La Tragédie de Carmen


“I am looking for a soldier, Don Jose?”

A review by Jess Wolfe

Asylum is a disused Grade-II listed chapel in Peckham, within easy walking distance of the Queens Road Peckham overground station. It was a little difficult to find once I was off the train as it is through a very average housing estate and then inside the Caroline Gardens complex. This was not at all where I was expecting to find an opera in an old chapel. I actually ended up going in through the back door, but I left through the front which is an impressive columned area and I don’t quite know how I missed it!

The impressive entrance leads into an equally impressive, and rather apt, space. Each ticket included a free drink with entry and there were a few options: wine, beer, water etc. The audience were then invited to take their seats; the seats are all level and the stage is rather low and some of the major action takes place on the floor, so I would recommend sitting close to the front for the best view.

This is not a polished opera hall with a curtain and plush seats (the word ‘disused’ is not an exaggeration); this is a crumbling, chilly (do bring a jacket), wooden-stooled chapel which is absolutely beautiful. The hall is lit by strings of fairy lights along the walls which gives the whole place a romantic air and an ambience of something amazing about to happen.

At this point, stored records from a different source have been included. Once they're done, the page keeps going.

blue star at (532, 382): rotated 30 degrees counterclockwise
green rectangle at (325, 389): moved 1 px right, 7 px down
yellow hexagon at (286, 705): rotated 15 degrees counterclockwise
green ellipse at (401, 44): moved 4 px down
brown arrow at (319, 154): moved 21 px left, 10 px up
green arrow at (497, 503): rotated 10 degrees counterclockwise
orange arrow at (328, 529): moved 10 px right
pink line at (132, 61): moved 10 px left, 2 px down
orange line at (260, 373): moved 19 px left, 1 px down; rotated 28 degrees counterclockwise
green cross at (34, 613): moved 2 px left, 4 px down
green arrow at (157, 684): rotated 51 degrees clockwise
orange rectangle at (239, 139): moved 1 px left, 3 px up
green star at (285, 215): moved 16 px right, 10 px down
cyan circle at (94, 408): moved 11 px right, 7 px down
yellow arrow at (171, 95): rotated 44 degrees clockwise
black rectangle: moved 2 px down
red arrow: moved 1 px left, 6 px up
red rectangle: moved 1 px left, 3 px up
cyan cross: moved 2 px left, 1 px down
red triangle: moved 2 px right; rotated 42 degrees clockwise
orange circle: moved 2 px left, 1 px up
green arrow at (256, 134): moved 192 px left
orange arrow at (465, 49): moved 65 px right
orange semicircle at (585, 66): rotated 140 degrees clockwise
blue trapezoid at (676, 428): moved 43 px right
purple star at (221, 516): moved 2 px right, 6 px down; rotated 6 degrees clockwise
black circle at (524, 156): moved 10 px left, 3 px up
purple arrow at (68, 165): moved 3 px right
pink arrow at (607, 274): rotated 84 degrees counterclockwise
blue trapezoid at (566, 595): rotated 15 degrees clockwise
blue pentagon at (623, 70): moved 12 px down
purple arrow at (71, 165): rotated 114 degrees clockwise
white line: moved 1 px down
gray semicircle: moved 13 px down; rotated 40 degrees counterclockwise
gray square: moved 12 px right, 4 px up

And something amazing did! La Tragedie de Carmen is probably one of the most well-known operas (if I’ve heard of it, it has to be!) and I was pleasantly surprised by how many of the songs I had heard before, such as Habanera, but never knew where they were from. This version was set against the backdrop of the Great War which fitted the space perfectly.

I didn’t entirely understand everything that was happening because it’s all sung in French but the general message of the pieces was captioned on the screen behind the performers so whilst I couldn’t follow the exact words I knew the general gist of what was happening. The singing was powerful, and incredible, enough to convey the tone of the songs without the words anyway – every time Don Jose sang I had goose bumps – and the silences and expressions of the performers were equally compelling.

The screen was also used very cleverly, allowing performances in silhouette to accompany or set up the action on the small stage at the front. They also projected some video footage from the war onto it to great effect, particularly during Escamillo’s moving rendition of the Toreador song. The entire production was unbelievably poignant for such a small space, with no real scenery and maybe three props. The singing and the performers were phenomenal, and it is quite extraordinary what the Pop Up Opera managed to accomplish.